**RECORDS FOR THIS EXERCISE**
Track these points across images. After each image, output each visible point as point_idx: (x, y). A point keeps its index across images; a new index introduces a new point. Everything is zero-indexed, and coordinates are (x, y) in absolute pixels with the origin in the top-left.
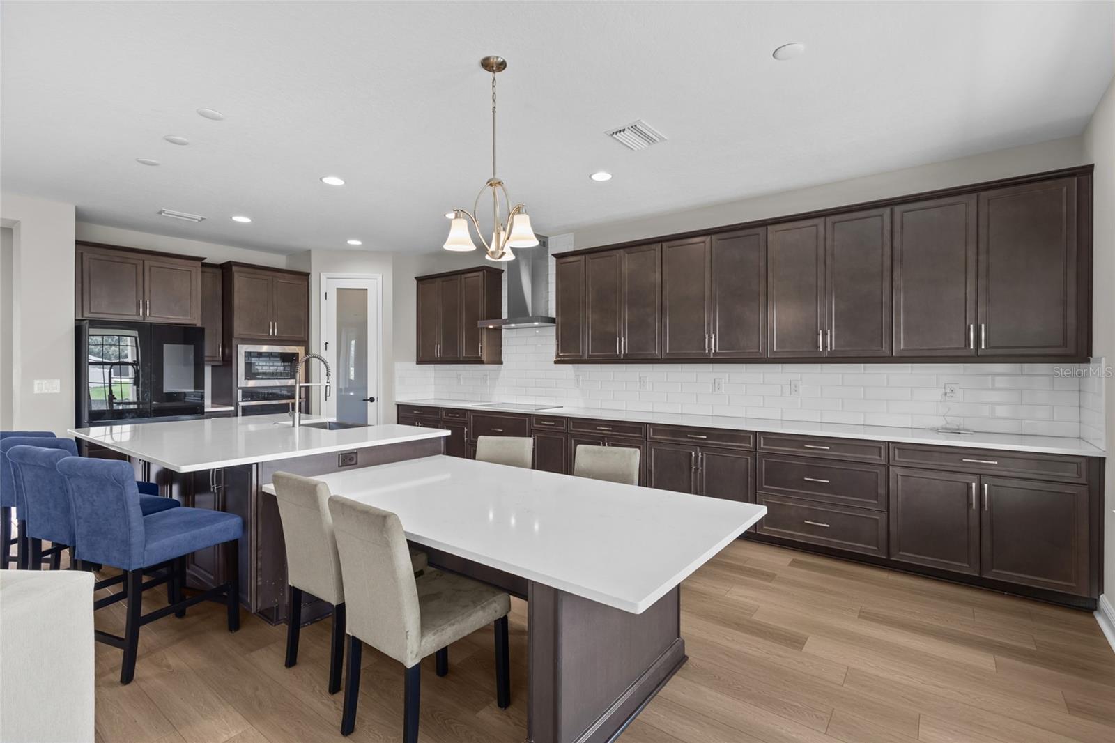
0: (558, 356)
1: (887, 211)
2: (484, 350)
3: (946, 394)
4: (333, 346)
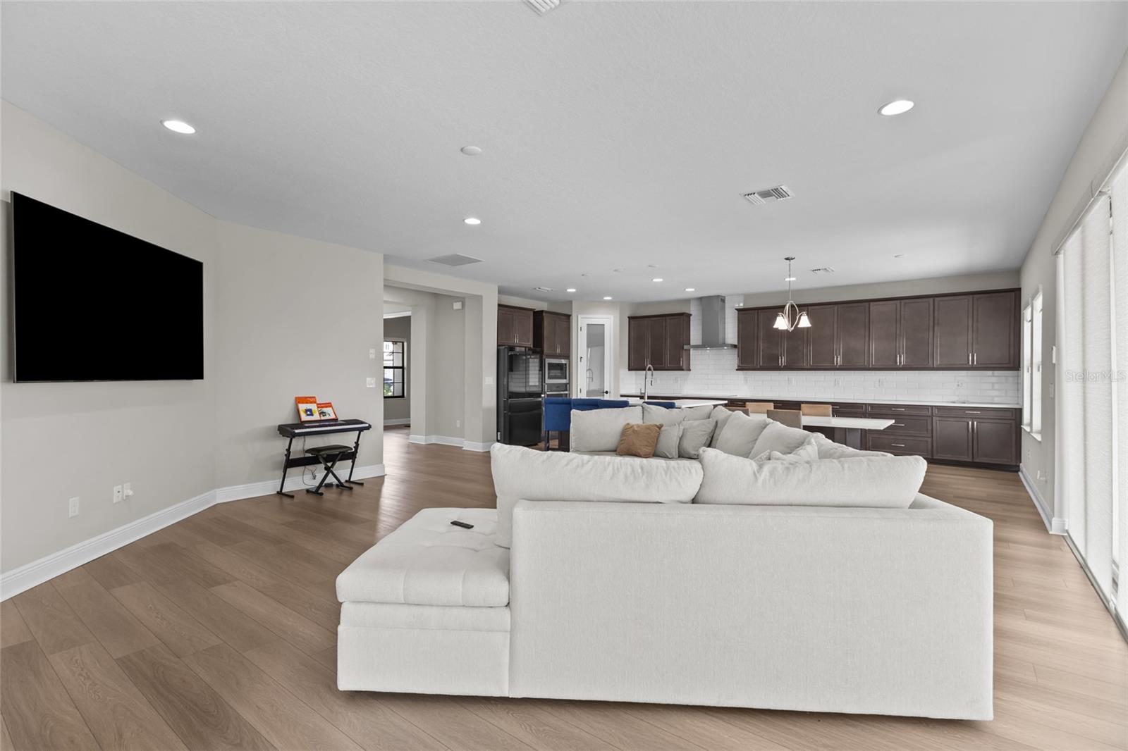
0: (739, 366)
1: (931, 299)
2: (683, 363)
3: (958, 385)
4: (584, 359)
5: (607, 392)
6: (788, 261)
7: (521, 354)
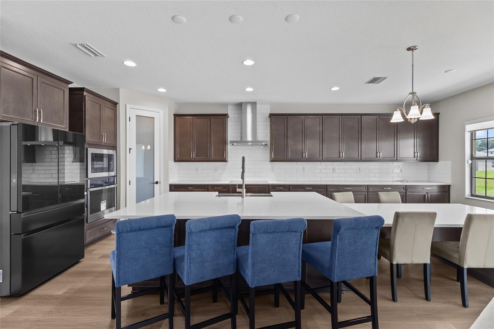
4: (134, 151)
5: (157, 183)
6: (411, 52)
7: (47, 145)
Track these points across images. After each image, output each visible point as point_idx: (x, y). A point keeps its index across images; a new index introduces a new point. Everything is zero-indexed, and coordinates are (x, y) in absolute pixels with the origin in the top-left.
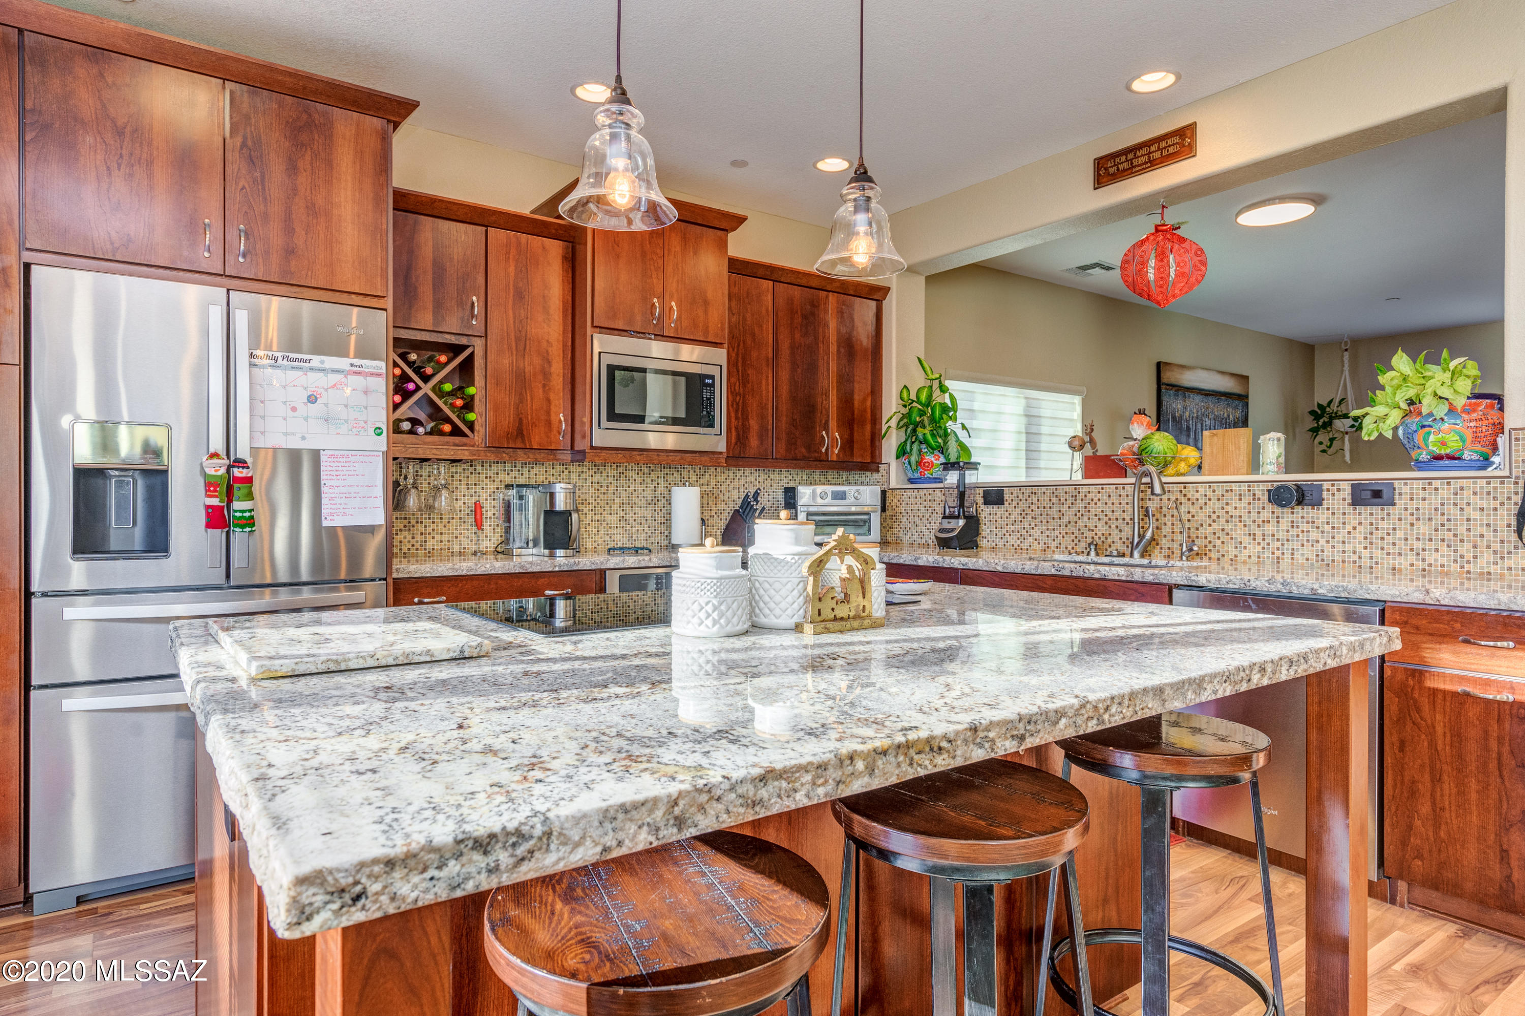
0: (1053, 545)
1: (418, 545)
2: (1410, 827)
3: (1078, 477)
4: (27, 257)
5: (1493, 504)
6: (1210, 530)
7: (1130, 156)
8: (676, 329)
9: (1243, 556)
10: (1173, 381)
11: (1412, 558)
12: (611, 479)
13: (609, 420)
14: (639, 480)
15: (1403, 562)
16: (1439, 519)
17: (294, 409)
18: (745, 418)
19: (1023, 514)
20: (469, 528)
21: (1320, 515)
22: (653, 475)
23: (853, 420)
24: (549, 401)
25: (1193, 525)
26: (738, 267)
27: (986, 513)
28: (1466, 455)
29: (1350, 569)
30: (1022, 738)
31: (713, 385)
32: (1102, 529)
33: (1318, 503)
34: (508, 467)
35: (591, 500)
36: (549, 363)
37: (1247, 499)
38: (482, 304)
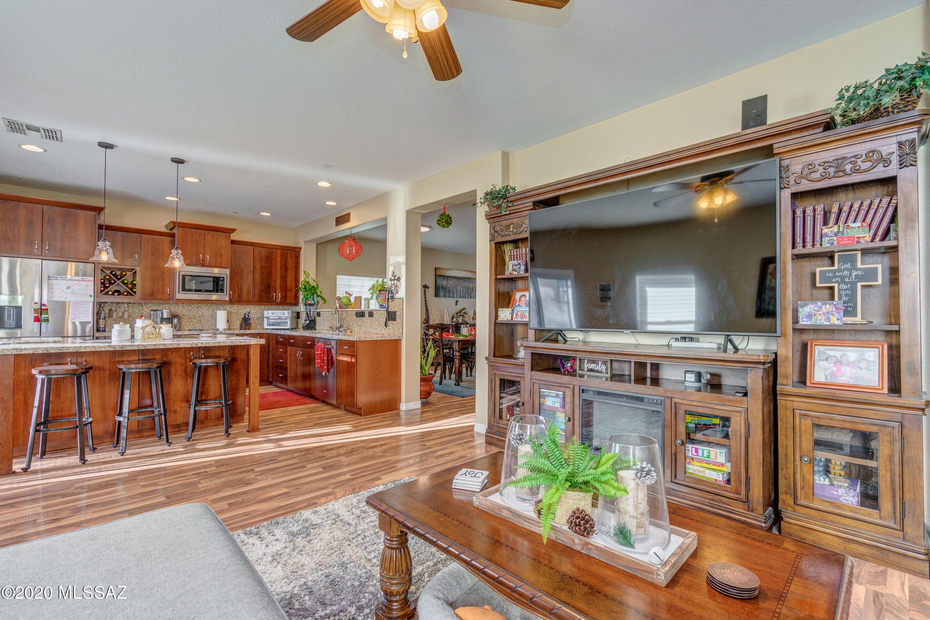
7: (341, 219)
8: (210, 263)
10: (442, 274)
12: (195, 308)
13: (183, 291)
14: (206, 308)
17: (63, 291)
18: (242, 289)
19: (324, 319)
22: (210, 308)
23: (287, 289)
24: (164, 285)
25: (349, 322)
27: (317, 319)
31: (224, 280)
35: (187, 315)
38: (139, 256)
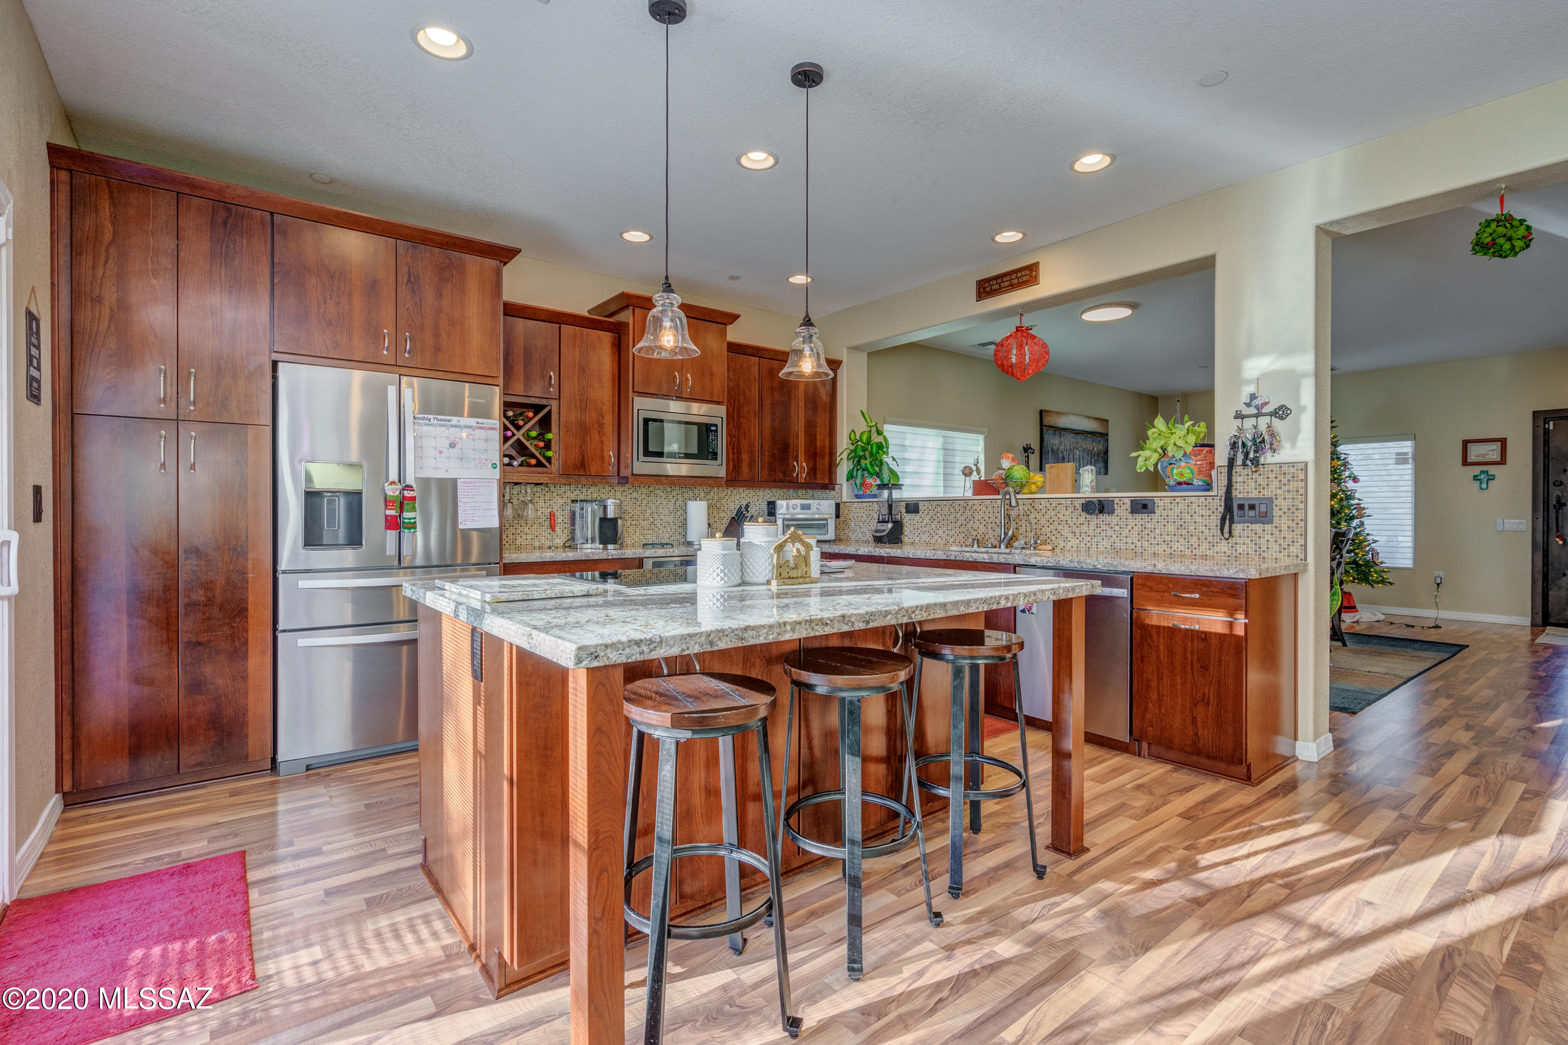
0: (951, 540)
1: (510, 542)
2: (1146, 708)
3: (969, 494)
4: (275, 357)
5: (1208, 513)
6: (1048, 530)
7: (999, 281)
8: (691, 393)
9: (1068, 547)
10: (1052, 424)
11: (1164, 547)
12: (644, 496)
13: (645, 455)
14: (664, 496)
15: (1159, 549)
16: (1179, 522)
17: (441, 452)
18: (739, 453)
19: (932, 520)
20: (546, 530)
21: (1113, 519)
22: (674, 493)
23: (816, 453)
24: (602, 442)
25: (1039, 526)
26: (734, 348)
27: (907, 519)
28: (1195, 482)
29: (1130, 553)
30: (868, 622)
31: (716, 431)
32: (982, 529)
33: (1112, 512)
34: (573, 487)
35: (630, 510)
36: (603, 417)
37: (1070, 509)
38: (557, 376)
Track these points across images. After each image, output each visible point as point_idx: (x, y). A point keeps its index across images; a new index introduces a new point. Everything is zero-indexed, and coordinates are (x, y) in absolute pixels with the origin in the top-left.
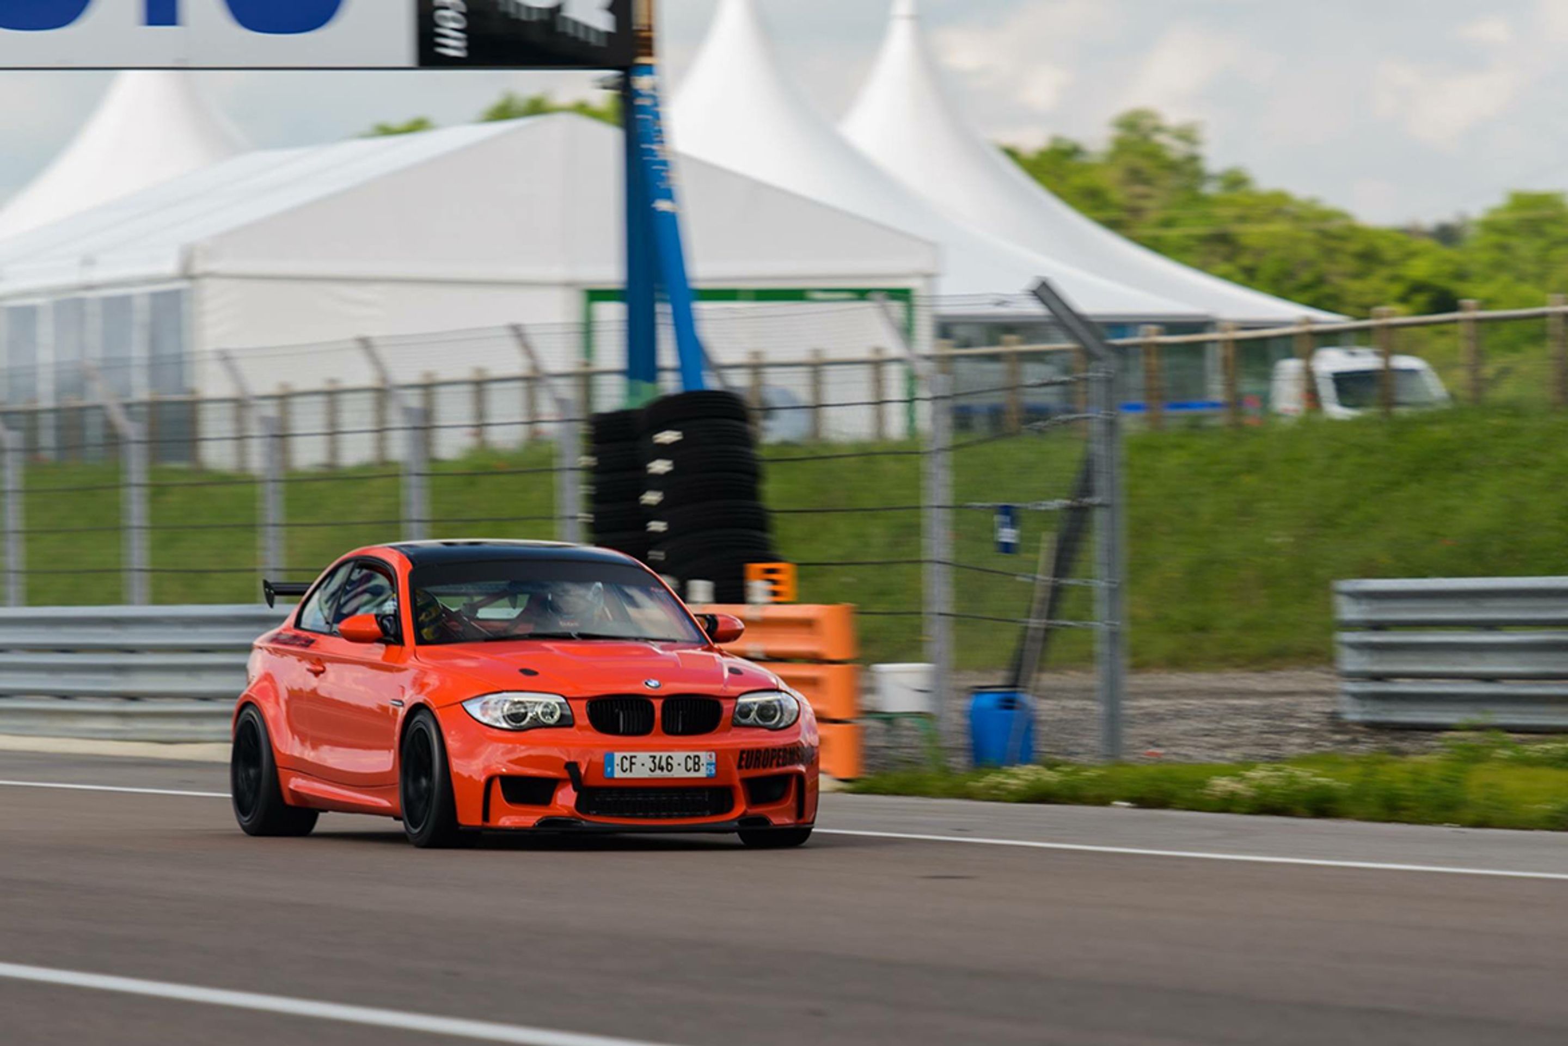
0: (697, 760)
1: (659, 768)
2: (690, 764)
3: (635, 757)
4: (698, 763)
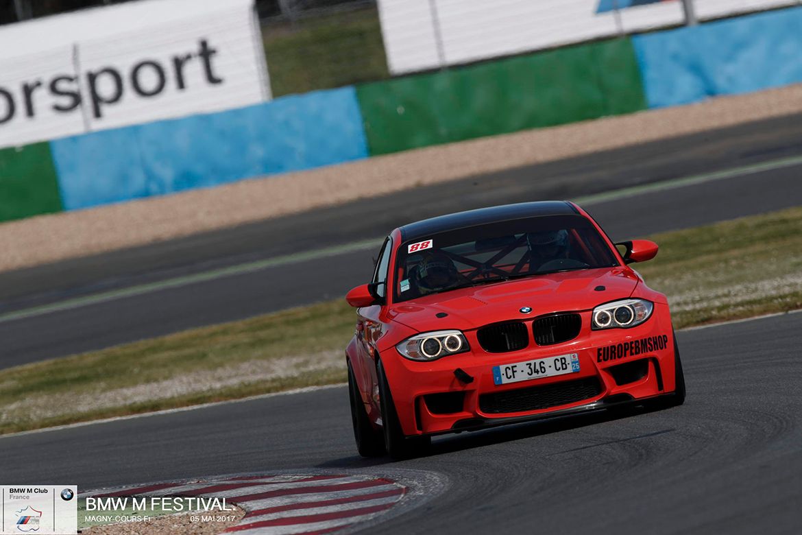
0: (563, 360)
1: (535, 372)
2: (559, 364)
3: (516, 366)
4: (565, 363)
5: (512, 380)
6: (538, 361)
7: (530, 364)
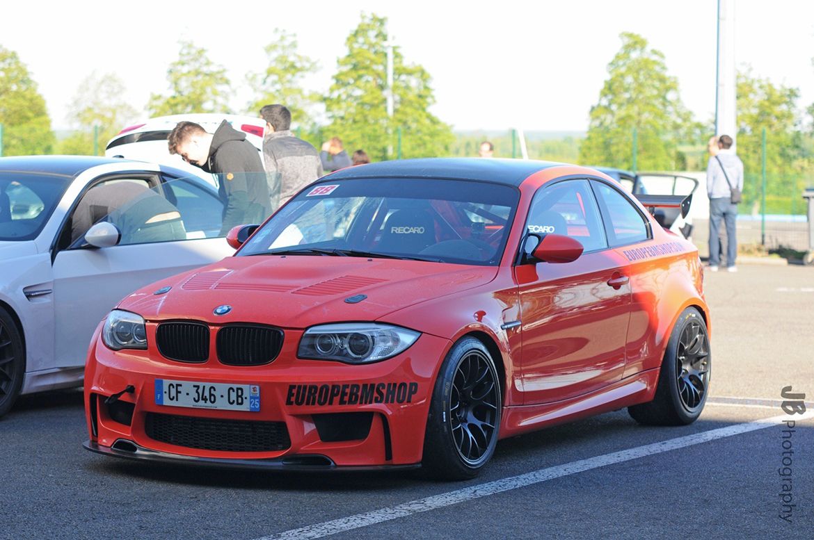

**ABOUT THIS EXERCISE**
Reproduce all of the records above word for word, leaving out the pictures.

**WRITTEN ANSWER**
Track these points across images. After each image, output each visible point as point_idx: (x, y). A point keeps its index across images; a new index introduces a new point. Everything is zero-indexed, and coordinates are (x, y) in absolute pixels with the origin in the top-left.
0: (558, 356)
1: (887, 211)
2: (484, 350)
3: (946, 394)
4: (333, 346)
0: (739, 366)
1: (931, 299)
2: (683, 363)
3: (958, 385)
4: (584, 359)
5: (607, 392)
6: (788, 261)
7: (521, 354)
4: (134, 151)
5: (157, 183)
6: (411, 52)
7: (47, 145)
Track these points across images. After each image, output each visible point as point_idx: (x, y). A point keeps its index across images; a new index introduces a new point. Everything is zero-indexed, and coordinates are (x, y) in absolute pixels with the origin in the top-left.
0: (1053, 545)
1: (418, 545)
2: (1410, 827)
3: (1078, 477)
4: (27, 257)
5: (1493, 504)
6: (1210, 530)
7: (1130, 156)
8: (676, 329)
9: (1243, 556)
10: (1173, 381)
11: (1412, 558)
12: (611, 479)
13: (609, 420)
14: (639, 480)
15: (1403, 562)
16: (1439, 519)
17: (294, 409)
18: (745, 418)
19: (1023, 514)
20: (469, 528)
21: (1320, 515)
22: (653, 475)
23: (853, 420)
24: (549, 401)
25: (1193, 525)
26: (738, 267)
27: (986, 513)
28: (1466, 455)
29: (1350, 569)
30: (1022, 738)
31: (713, 385)
32: (1102, 529)
33: (1318, 503)
34: (508, 467)
35: (591, 500)
36: (549, 363)
37: (1247, 499)
38: (482, 304)
7: (341, 219)
8: (210, 263)
10: (442, 274)
12: (195, 308)
13: (183, 291)
14: (206, 308)
17: (63, 291)
18: (242, 289)
19: (324, 319)
22: (210, 308)
23: (287, 289)
24: (164, 285)
25: (349, 322)
27: (317, 319)
31: (224, 280)
35: (187, 315)
38: (139, 256)
0: (951, 540)
1: (510, 542)
2: (1146, 708)
3: (969, 494)
4: (275, 357)
5: (1208, 513)
6: (1048, 530)
7: (999, 281)
8: (691, 393)
9: (1068, 547)
10: (1052, 424)
11: (1164, 547)
12: (644, 496)
13: (645, 455)
14: (664, 496)
15: (1159, 549)
16: (1179, 522)
17: (441, 452)
18: (739, 453)
19: (932, 520)
20: (546, 530)
21: (1113, 519)
22: (674, 493)
23: (816, 453)
24: (602, 442)
25: (1039, 526)
26: (734, 348)
27: (907, 519)
28: (1195, 482)
29: (1130, 553)
30: (868, 622)
31: (716, 431)
32: (982, 529)
33: (1112, 512)
34: (573, 487)
35: (630, 510)
36: (603, 417)
37: (1070, 509)
38: (557, 376)
Track these points across images. After each image, output each visible point as point_idx: (x, y). A point keeps its index across images; a new index introduces a new point. Everything is zero-indexed, and coordinates are (x, y) in absolute pixels with the origin in the top-left.
0: (697, 760)
1: (659, 768)
2: (690, 764)
3: (635, 757)
4: (698, 763)
0: (563, 360)
1: (535, 372)
2: (559, 364)
3: (516, 366)
4: (565, 363)
5: (512, 380)
6: (538, 361)
7: (530, 364)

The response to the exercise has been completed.